> **BRIEF**
Please repeat the whole listing verbatim.

> **SUPPLIED MATERIAL**
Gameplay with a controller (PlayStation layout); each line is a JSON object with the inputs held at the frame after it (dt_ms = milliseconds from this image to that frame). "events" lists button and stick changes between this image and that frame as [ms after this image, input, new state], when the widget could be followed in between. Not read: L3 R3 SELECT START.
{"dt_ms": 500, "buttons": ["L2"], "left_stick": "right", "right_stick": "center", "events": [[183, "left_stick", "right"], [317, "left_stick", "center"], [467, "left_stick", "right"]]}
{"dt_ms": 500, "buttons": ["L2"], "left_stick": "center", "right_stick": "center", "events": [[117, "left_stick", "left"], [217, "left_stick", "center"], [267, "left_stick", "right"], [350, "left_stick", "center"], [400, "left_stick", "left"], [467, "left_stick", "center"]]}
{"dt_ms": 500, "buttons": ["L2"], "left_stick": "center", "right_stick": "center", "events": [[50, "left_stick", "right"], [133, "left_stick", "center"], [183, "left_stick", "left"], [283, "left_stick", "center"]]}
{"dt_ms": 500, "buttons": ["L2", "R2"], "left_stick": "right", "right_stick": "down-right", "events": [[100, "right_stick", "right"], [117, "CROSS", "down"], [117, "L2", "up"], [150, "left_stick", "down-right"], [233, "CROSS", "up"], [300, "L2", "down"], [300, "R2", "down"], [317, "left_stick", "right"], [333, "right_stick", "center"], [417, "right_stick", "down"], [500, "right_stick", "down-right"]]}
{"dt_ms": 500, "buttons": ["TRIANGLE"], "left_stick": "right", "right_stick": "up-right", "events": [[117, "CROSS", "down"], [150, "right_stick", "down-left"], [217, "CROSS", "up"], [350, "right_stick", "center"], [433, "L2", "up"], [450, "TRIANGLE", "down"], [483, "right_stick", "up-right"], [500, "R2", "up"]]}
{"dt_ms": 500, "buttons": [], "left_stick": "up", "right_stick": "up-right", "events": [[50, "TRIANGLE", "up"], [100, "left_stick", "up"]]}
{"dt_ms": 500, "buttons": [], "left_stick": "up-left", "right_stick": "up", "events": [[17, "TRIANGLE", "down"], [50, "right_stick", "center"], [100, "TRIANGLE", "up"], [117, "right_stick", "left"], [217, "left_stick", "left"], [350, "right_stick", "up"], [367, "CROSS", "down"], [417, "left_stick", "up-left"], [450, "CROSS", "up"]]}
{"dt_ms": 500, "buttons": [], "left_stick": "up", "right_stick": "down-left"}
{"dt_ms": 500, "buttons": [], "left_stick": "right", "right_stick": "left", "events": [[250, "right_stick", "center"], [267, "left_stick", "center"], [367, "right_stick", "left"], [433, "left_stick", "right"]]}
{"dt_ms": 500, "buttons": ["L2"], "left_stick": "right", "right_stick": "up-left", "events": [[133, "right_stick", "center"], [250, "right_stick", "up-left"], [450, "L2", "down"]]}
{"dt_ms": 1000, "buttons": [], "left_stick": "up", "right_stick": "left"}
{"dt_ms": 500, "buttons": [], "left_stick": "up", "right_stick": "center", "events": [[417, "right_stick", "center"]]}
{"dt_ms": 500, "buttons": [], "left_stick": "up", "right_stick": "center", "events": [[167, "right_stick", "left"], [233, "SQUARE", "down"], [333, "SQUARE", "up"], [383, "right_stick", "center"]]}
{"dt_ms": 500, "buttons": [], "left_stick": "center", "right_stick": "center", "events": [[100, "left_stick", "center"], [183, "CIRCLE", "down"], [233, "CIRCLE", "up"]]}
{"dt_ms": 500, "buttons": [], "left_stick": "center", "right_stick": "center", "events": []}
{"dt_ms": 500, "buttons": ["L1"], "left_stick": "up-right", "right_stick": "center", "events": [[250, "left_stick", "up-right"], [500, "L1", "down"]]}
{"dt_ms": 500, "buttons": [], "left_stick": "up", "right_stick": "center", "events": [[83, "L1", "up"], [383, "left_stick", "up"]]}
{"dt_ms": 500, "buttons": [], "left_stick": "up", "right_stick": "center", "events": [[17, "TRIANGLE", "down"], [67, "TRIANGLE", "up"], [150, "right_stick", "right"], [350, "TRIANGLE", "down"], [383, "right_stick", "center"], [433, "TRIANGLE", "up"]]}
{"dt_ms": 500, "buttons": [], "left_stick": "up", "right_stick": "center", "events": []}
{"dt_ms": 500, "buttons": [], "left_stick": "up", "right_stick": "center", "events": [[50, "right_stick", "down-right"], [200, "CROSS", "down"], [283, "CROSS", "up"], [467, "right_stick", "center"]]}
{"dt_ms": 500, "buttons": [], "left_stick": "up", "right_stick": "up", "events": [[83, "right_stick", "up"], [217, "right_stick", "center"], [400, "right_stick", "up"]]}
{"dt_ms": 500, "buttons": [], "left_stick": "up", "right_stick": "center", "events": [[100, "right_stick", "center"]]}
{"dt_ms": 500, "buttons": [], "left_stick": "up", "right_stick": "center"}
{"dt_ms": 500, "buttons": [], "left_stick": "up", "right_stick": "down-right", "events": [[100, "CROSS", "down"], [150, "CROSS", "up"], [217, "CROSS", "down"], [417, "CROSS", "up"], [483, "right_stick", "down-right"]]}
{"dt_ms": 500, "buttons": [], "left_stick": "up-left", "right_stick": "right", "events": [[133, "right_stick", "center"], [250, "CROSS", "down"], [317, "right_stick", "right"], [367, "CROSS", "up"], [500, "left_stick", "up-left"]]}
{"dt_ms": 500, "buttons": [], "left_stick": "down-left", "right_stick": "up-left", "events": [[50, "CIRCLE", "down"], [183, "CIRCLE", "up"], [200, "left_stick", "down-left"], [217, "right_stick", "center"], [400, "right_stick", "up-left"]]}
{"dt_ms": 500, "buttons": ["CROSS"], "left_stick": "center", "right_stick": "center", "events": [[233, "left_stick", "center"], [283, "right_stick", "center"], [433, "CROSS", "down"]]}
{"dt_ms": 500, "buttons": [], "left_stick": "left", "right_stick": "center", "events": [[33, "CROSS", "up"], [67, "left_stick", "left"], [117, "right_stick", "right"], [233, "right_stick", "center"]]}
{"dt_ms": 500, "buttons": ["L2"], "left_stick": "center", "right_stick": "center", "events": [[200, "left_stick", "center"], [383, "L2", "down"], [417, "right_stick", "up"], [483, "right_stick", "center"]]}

> **WRITTEN ANSWER**
Gameplay with a controller (PlayStation layout); each line is a JSON object with the inputs held at the frame after it (dt_ms = milliseconds from this image to that frame). "events" lists button and stick changes between this image and that frame as [ms after this image, input, new state], when the widget could be followed in between. Not read: L3 R3 SELECT START.
{"dt_ms": 500, "buttons": ["L2"], "left_stick": "right", "right_stick": "center", "events": [[183, "left_stick", "right"], [317, "left_stick", "center"], [467, "left_stick", "right"]]}
{"dt_ms": 500, "buttons": ["L2"], "left_stick": "center", "right_stick": "center", "events": [[117, "left_stick", "left"], [217, "left_stick", "center"], [267, "left_stick", "right"], [350, "left_stick", "center"], [400, "left_stick", "left"], [467, "left_stick", "center"]]}
{"dt_ms": 500, "buttons": ["L2"], "left_stick": "center", "right_stick": "center", "events": [[50, "left_stick", "right"], [133, "left_stick", "center"], [183, "left_stick", "left"], [283, "left_stick", "center"]]}
{"dt_ms": 500, "buttons": ["L2", "R2"], "left_stick": "right", "right_stick": "down-right", "events": [[100, "right_stick", "right"], [117, "CROSS", "down"], [117, "L2", "up"], [150, "left_stick", "down-right"], [233, "CROSS", "up"], [300, "L2", "down"], [300, "R2", "down"], [317, "left_stick", "right"], [333, "right_stick", "center"], [417, "right_stick", "down"], [500, "right_stick", "down-right"]]}
{"dt_ms": 500, "buttons": ["TRIANGLE"], "left_stick": "right", "right_stick": "up-right", "events": [[117, "CROSS", "down"], [150, "right_stick", "down-left"], [217, "CROSS", "up"], [350, "right_stick", "center"], [433, "L2", "up"], [450, "TRIANGLE", "down"], [483, "right_stick", "up-right"], [500, "R2", "up"]]}
{"dt_ms": 500, "buttons": [], "left_stick": "up", "right_stick": "up-right", "events": [[50, "TRIANGLE", "up"], [100, "left_stick", "up"]]}
{"dt_ms": 500, "buttons": [], "left_stick": "up-left", "right_stick": "up", "events": [[17, "TRIANGLE", "down"], [50, "right_stick", "center"], [100, "TRIANGLE", "up"], [117, "right_stick", "left"], [217, "left_stick", "left"], [350, "right_stick", "up"], [367, "CROSS", "down"], [417, "left_stick", "up-left"], [450, "CROSS", "up"]]}
{"dt_ms": 500, "buttons": [], "left_stick": "up", "right_stick": "down-left"}
{"dt_ms": 500, "buttons": [], "left_stick": "right", "right_stick": "left", "events": [[250, "right_stick", "center"], [267, "left_stick", "center"], [367, "right_stick", "left"], [433, "left_stick", "right"]]}
{"dt_ms": 500, "buttons": ["L2"], "left_stick": "right", "right_stick": "up-left", "events": [[133, "right_stick", "center"], [250, "right_stick", "up-left"], [450, "L2", "down"]]}
{"dt_ms": 1000, "buttons": [], "left_stick": "up", "right_stick": "left"}
{"dt_ms": 500, "buttons": [], "left_stick": "up", "right_stick": "center", "events": [[417, "right_stick", "center"]]}
{"dt_ms": 500, "buttons": [], "left_stick": "up", "right_stick": "center", "events": [[167, "right_stick", "left"], [233, "SQUARE", "down"], [333, "SQUARE", "up"], [383, "right_stick", "center"]]}
{"dt_ms": 500, "buttons": [], "left_stick": "center", "right_stick": "center", "events": [[100, "left_stick", "center"], [183, "CIRCLE", "down"], [233, "CIRCLE", "up"]]}
{"dt_ms": 500, "buttons": [], "left_stick": "center", "right_stick": "center", "events": []}
{"dt_ms": 500, "buttons": ["L1"], "left_stick": "up-right", "right_stick": "center", "events": [[250, "left_stick", "up-right"], [500, "L1", "down"]]}
{"dt_ms": 500, "buttons": [], "left_stick": "up", "right_stick": "center", "events": [[83, "L1", "up"], [383, "left_stick", "up"]]}
{"dt_ms": 500, "buttons": [], "left_stick": "up", "right_stick": "center", "events": [[17, "TRIANGLE", "down"], [67, "TRIANGLE", "up"], [150, "right_stick", "right"], [350, "TRIANGLE", "down"], [383, "right_stick", "center"], [433, "TRIANGLE", "up"]]}
{"dt_ms": 500, "buttons": [], "left_stick": "up", "right_stick": "center", "events": []}
{"dt_ms": 500, "buttons": [], "left_stick": "up", "right_stick": "center", "events": [[50, "right_stick", "down-right"], [200, "CROSS", "down"], [283, "CROSS", "up"], [467, "right_stick", "center"]]}
{"dt_ms": 500, "buttons": [], "left_stick": "up", "right_stick": "up", "events": [[83, "right_stick", "up"], [217, "right_stick", "center"], [400, "right_stick", "up"]]}
{"dt_ms": 500, "buttons": [], "left_stick": "up", "right_stick": "center", "events": [[100, "right_stick", "center"]]}
{"dt_ms": 500, "buttons": [], "left_stick": "up", "right_stick": "center"}
{"dt_ms": 500, "buttons": [], "left_stick": "up", "right_stick": "down-right", "events": [[100, "CROSS", "down"], [150, "CROSS", "up"], [217, "CROSS", "down"], [417, "CROSS", "up"], [483, "right_stick", "down-right"]]}
{"dt_ms": 500, "buttons": [], "left_stick": "up-left", "right_stick": "right", "events": [[133, "right_stick", "center"], [250, "CROSS", "down"], [317, "right_stick", "right"], [367, "CROSS", "up"], [500, "left_stick", "up-left"]]}
{"dt_ms": 500, "buttons": [], "left_stick": "down-left", "right_stick": "up-left", "events": [[50, "CIRCLE", "down"], [183, "CIRCLE", "up"], [200, "left_stick", "down-left"], [217, "right_stick", "center"], [400, "right_stick", "up-left"]]}
{"dt_ms": 500, "buttons": ["CROSS"], "left_stick": "center", "right_stick": "center", "events": [[233, "left_stick", "center"], [283, "right_stick", "center"], [433, "CROSS", "down"]]}
{"dt_ms": 500, "buttons": [], "left_stick": "left", "right_stick": "center", "events": [[33, "CROSS", "up"], [67, "left_stick", "left"], [117, "right_stick", "right"], [233, "right_stick", "center"]]}
{"dt_ms": 500, "buttons": ["L2"], "left_stick": "center", "right_stick": "center", "events": [[200, "left_stick", "center"], [383, "L2", "down"], [417, "right_stick", "up"], [483, "right_stick", "center"]]}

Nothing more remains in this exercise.